Top of INFORMATION PROVIDED

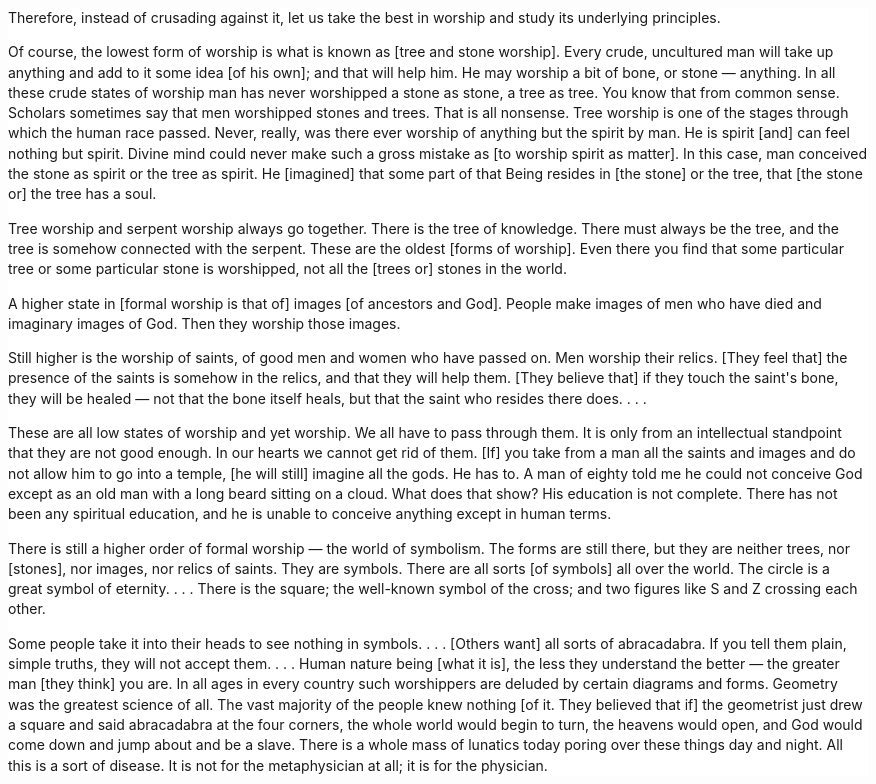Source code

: Therefore, instead of crusading against it, let us take the best in
worship and study its underlying principles.

Of course, the lowest form of worship is what is known as \[tree and
stone worship\]. Every crude, uncultured man will take up anything and
add to it some idea \[of his own\]; and that will help him. He may
worship a bit of bone, or stone — anything. In all these crude states of
worship man has never worshipped a stone as stone, a tree as tree. You
know that from common sense. Scholars sometimes say that men worshipped
stones and trees. That is all nonsense. Tree worship is one of the
stages through which the human race passed. Never, really, was there
ever worship of anything but the spirit by man. He is spirit \[and\] can
feel nothing but spirit. Divine mind could never make such a gross
mistake as \[to worship spirit as matter\]. In this case, man conceived
the stone as spirit or the tree as spirit. He \[imagined\] that some
part of that Being resides in \[the stone\] or the tree, that \[the
stone or\] the tree has a soul.

Tree worship and serpent worship always go together. There is the tree
of knowledge. There must always be the tree, and the tree is somehow
connected with the serpent. These are the oldest \[forms of worship\].
Even there you find that some particular tree or some particular stone
is worshipped, not all the \[trees or\] stones in the world.

A higher state in \[formal worship is that of\] images \[of ancestors
and God\]. People make images of men who have died and imaginary images
of God. Then they worship those images.

Still higher is the worship of saints, of good men and women who have
passed on. Men worship their relics. \[They feel that\] the presence of
the saints is somehow in the relics, and that they will help them.
\[They believe that\] if they touch the saint's bone, they will be
healed — not that the bone itself heals, but that the saint who resides
there does. . . .

These are all low states of worship and yet worship. We all have to pass
through them. It is only from an intellectual standpoint that they are
not good enough. In our hearts we cannot get rid of them. \[If\] you
take from a man all the saints and images and do not allow him to go
into a temple, \[he will still\] imagine all the gods. He has to. A man
of eighty told me he could not conceive God except as an old man with a
long beard sitting on a cloud. What does that show? His education is not
complete. There has not been any spiritual education, and he is unable
to conceive anything except in human terms.

There is still a higher order of formal worship — the world of
symbolism. The forms are still there, but they are neither trees, nor
\[stones\], nor images, nor relics of saints. They are symbols. There
are all sorts \[of symbols\] all over the world. The circle is a great
symbol of eternity. . . . There is the square; the well-known symbol of
the cross; and two figures like S and Z crossing each other.

Some people take it into their heads to see nothing in symbols. . . .
\[Others want\] all sorts of abracadabra. If you tell them plain, simple
truths, they will not accept them. . . . Human nature being \[what it
is\], the less they understand the better — the greater man \[they
think\] you are. In all ages in every country such worshippers are
deluded by certain diagrams and forms. Geometry was the greatest science
of all. The vast majority of the people knew nothing \[of it. They
believed that if\] the geometrist just drew a square and said
abracadabra at the four corners, the whole world would begin to turn,
the heavens would open, and God would come down and jump about and be a
slave. There is a whole mass of lunatics today poring over these things
day and night. All this is a sort of disease. It is not for the
metaphysician at all; it is for the physician.
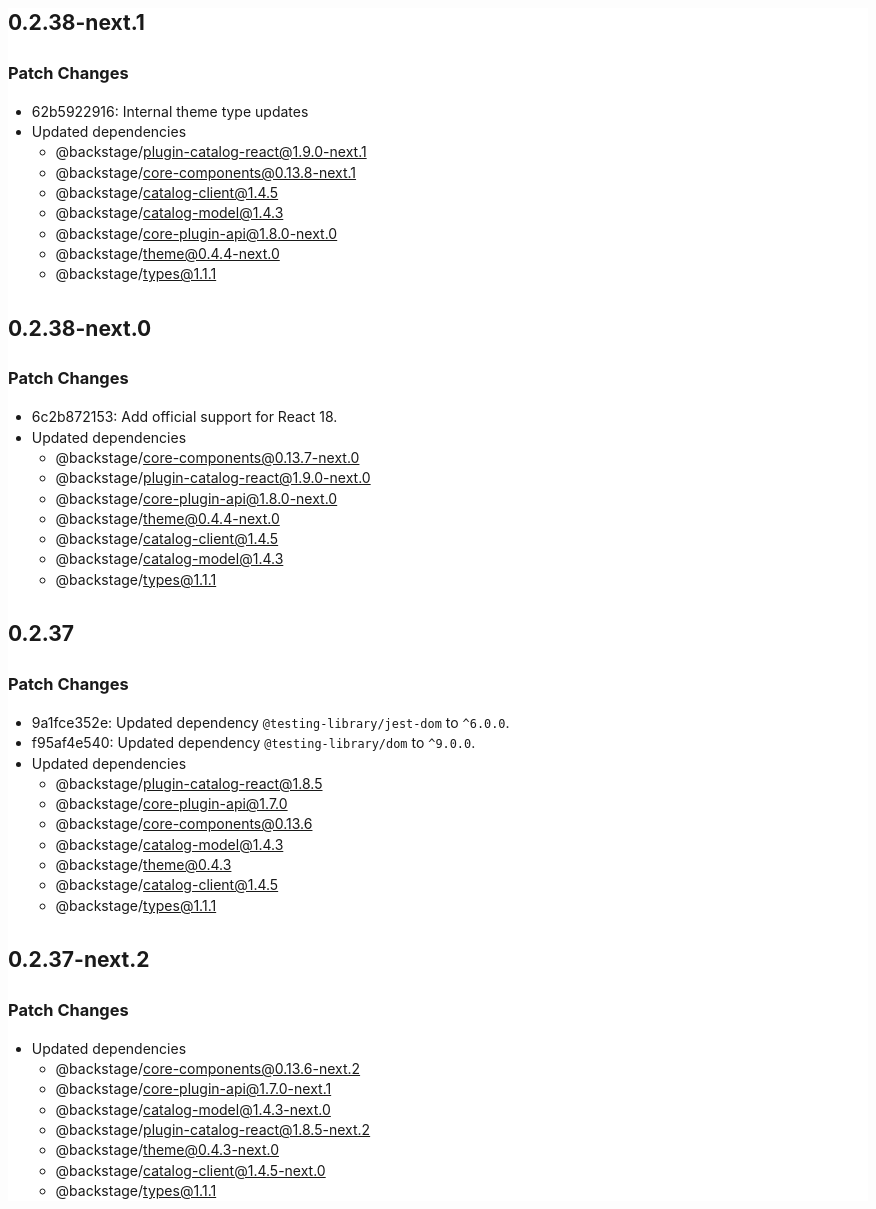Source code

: ## 0.2.38-next.1

### Patch Changes

- 62b5922916: Internal theme type updates
- Updated dependencies
  - @backstage/plugin-catalog-react@1.9.0-next.1
  - @backstage/core-components@0.13.8-next.1
  - @backstage/catalog-client@1.4.5
  - @backstage/catalog-model@1.4.3
  - @backstage/core-plugin-api@1.8.0-next.0
  - @backstage/theme@0.4.4-next.0
  - @backstage/types@1.1.1

## 0.2.38-next.0

### Patch Changes

- 6c2b872153: Add official support for React 18.
- Updated dependencies
  - @backstage/core-components@0.13.7-next.0
  - @backstage/plugin-catalog-react@1.9.0-next.0
  - @backstage/core-plugin-api@1.8.0-next.0
  - @backstage/theme@0.4.4-next.0
  - @backstage/catalog-client@1.4.5
  - @backstage/catalog-model@1.4.3
  - @backstage/types@1.1.1

## 0.2.37

### Patch Changes

- 9a1fce352e: Updated dependency `@testing-library/jest-dom` to `^6.0.0`.
- f95af4e540: Updated dependency `@testing-library/dom` to `^9.0.0`.
- Updated dependencies
  - @backstage/plugin-catalog-react@1.8.5
  - @backstage/core-plugin-api@1.7.0
  - @backstage/core-components@0.13.6
  - @backstage/catalog-model@1.4.3
  - @backstage/theme@0.4.3
  - @backstage/catalog-client@1.4.5
  - @backstage/types@1.1.1

## 0.2.37-next.2

### Patch Changes

- Updated dependencies
  - @backstage/core-components@0.13.6-next.2
  - @backstage/core-plugin-api@1.7.0-next.1
  - @backstage/catalog-model@1.4.3-next.0
  - @backstage/plugin-catalog-react@1.8.5-next.2
  - @backstage/theme@0.4.3-next.0
  - @backstage/catalog-client@1.4.5-next.0
  - @backstage/types@1.1.1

Bottom of INFORMATION PROVIDED

EXERCISE DIRECTIONS - Reproduce the text of all the items above word for word, but leave out the pictures.

RESPONSE TO THE EXERCISE -
Source code

: Therefore, instead of crusading against it, let us take the best in
worship and study its underlying principles.

Of course, the lowest form of worship is what is known as \[tree and
stone worship\]. Every crude, uncultured man will take up anything and
add to it some idea \[of his own\]; and that will help him. He may
worship a bit of bone, or stone — anything. In all these crude states of
worship man has never worshipped a stone as stone, a tree as tree. You
know that from common sense. Scholars sometimes say that men worshipped
stones and trees. That is all nonsense. Tree worship is one of the
stages through which the human race passed. Never, really, was there
ever worship of anything but the spirit by man. He is spirit \[and\] can
feel nothing but spirit. Divine mind could never make such a gross
mistake as \[to worship spirit as matter\]. In this case, man conceived
the stone as spirit or the tree as spirit. He \[imagined\] that some
part of that Being resides in \[the stone\] or the tree, that \[the
stone or\] the tree has a soul.

Tree worship and serpent worship always go together. There is the tree
of knowledge. There must always be the tree, and the tree is somehow
connected with the serpent. These are the oldest \[forms of worship\].
Even there you find that some particular tree or some particular stone
is worshipped, not all the \[trees or\] stones in the world.

A higher state in \[formal worship is that of\] images \[of ancestors
and God\]. People make images of men who have died and imaginary images
of God. Then they worship those images.

Still higher is the worship of saints, of good men and women who have
passed on. Men worship their relics. \[They feel that\] the presence of
the saints is somehow in the relics, and that they will help them.
\[They believe that\] if they touch the saint's bone, they will be
healed — not that the bone itself heals, but that the saint who resides
there does. . . .

These are all low states of worship and yet worship. We all have to pass
through them. It is only from an intellectual standpoint that they are
not good enough. In our hearts we cannot get rid of them. \[If\] you
take from a man all the saints and images and do not allow him to go
into a temple, \[he will still\] imagine all the gods. He has to. A man
of eighty told me he could not conceive God except as an old man with a
long beard sitting on a cloud. What does that show? His education is not
complete. There has not been any spiritual education, and he is unable
to conceive anything except in human terms.

There is still a higher order of formal worship — the world of
symbolism. The forms are still there, but they are neither trees, nor
\[stones\], nor images, nor relics of saints. They are symbols. There
are all sorts \[of symbols\] all over the world. The circle is a great
symbol of eternity. . . . There is the square; the well-known symbol of
the cross; and two figures like S and Z crossing each other.

Some people take it into their heads to see nothing in symbols. . . .
\[Others want\] all sorts of abracadabra. If you tell them plain, simple
truths, they will not accept them. . . . Human nature being \[what it
is\], the less they understand the better — the greater man \[they
think\] you are. In all ages in every country such worshippers are
deluded by certain diagrams and forms. Geometry was the greatest science
of all. The vast majority of the people knew nothing \[of it. They
believed that if\] the geometrist just drew a square and said
abracadabra at the four corners, the whole world would begin to turn,
the heavens would open, and God would come down and jump about and be a
slave. There is a whole mass of lunatics today poring over these things
day and night. All this is a sort of disease. It is not for the
metaphysician at all; it is for the physician.
Source code

: ## 0.2.38-next.1

### Patch Changes

- 62b5922916: Internal theme type updates
- Updated dependencies
  - @backstage/plugin-catalog-react@1.9.0-next.1
  - @backstage/core-components@0.13.8-next.1
  - @backstage/catalog-client@1.4.5
  - @backstage/catalog-model@1.4.3
  - @backstage/core-plugin-api@1.8.0-next.0
  - @backstage/theme@0.4.4-next.0
  - @backstage/types@1.1.1

## 0.2.38-next.0

### Patch Changes

- 6c2b872153: Add official support for React 18.
- Updated dependencies
  - @backstage/core-components@0.13.7-next.0
  - @backstage/plugin-catalog-react@1.9.0-next.0
  - @backstage/core-plugin-api@1.8.0-next.0
  - @backstage/theme@0.4.4-next.0
  - @backstage/catalog-client@1.4.5
  - @backstage/catalog-model@1.4.3
  - @backstage/types@1.1.1

## 0.2.37

### Patch Changes

- 9a1fce352e: Updated dependency `@testing-library/jest-dom` to `^6.0.0`.
- f95af4e540: Updated dependency `@testing-library/dom` to `^9.0.0`.
- Updated dependencies
  - @backstage/plugin-catalog-react@1.8.5
  - @backstage/core-plugin-api@1.7.0
  - @backstage/core-components@0.13.6
  - @backstage/catalog-model@1.4.3
  - @backstage/theme@0.4.3
  - @backstage/catalog-client@1.4.5
  - @backstage/types@1.1.1

## 0.2.37-next.2

### Patch Changes

- Updated dependencies
  - @backstage/core-components@0.13.6-next.2
  - @backstage/core-plugin-api@1.7.0-next.1
  - @backstage/catalog-model@1.4.3-next.0
  - @backstage/plugin-catalog-react@1.8.5-next.2
  - @backstage/theme@0.4.3-next.0
  - @backstage/catalog-client@1.4.5-next.0
  - @backstage/types@1.1.1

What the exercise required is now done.